ABOUT THIS EXERCISE: Output the material lines starting at the one containing "List the series" and ending at the one containing "worst, mean, best", both included, as a numbered list with blank lines omitted.

DATA RECORDS:
>>>
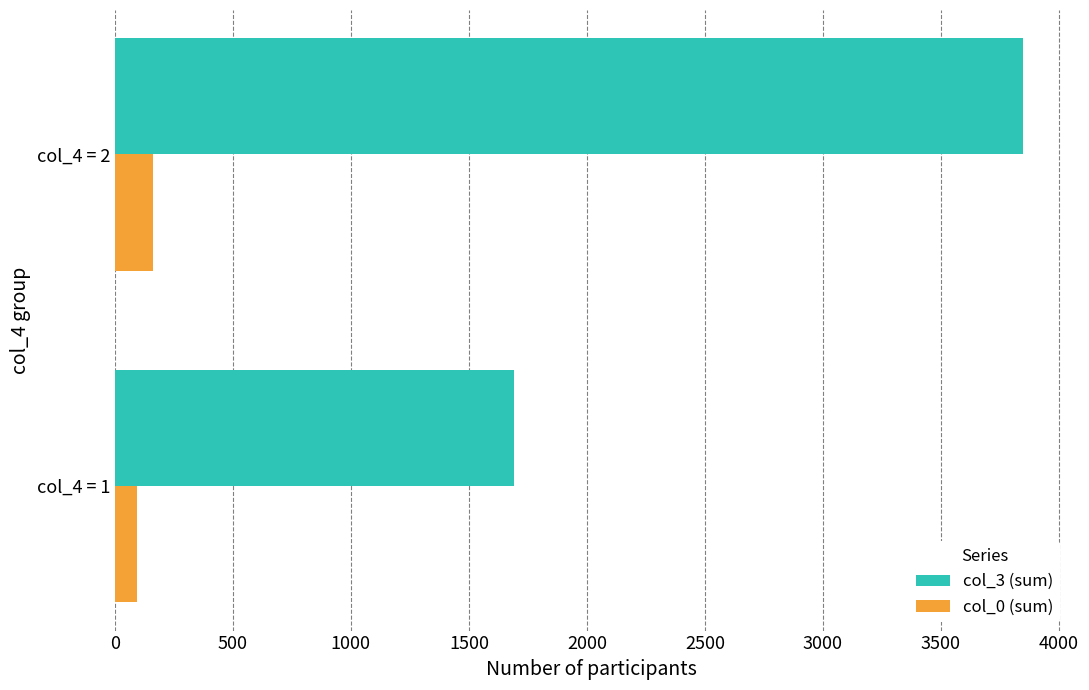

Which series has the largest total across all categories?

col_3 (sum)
<<<
>>>
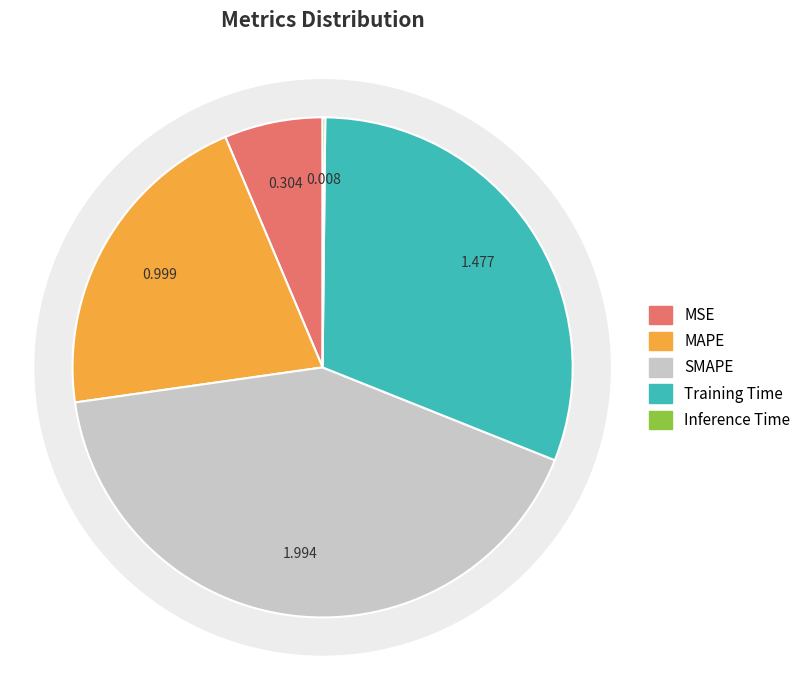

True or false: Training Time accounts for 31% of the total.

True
<<<
>>>
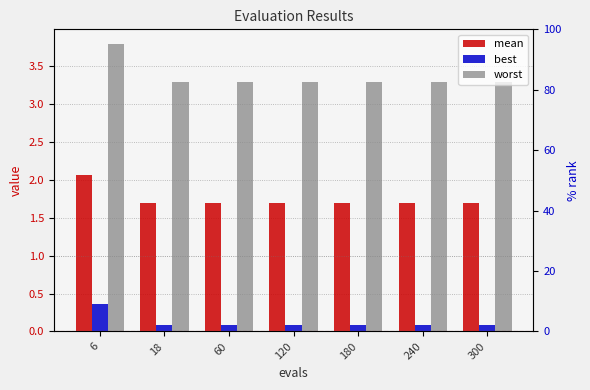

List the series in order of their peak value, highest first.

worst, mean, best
<<<
ANSWER TO THIS PROBLEM:
1. List the series in order of their peak value, highest first.
2. worst, mean, best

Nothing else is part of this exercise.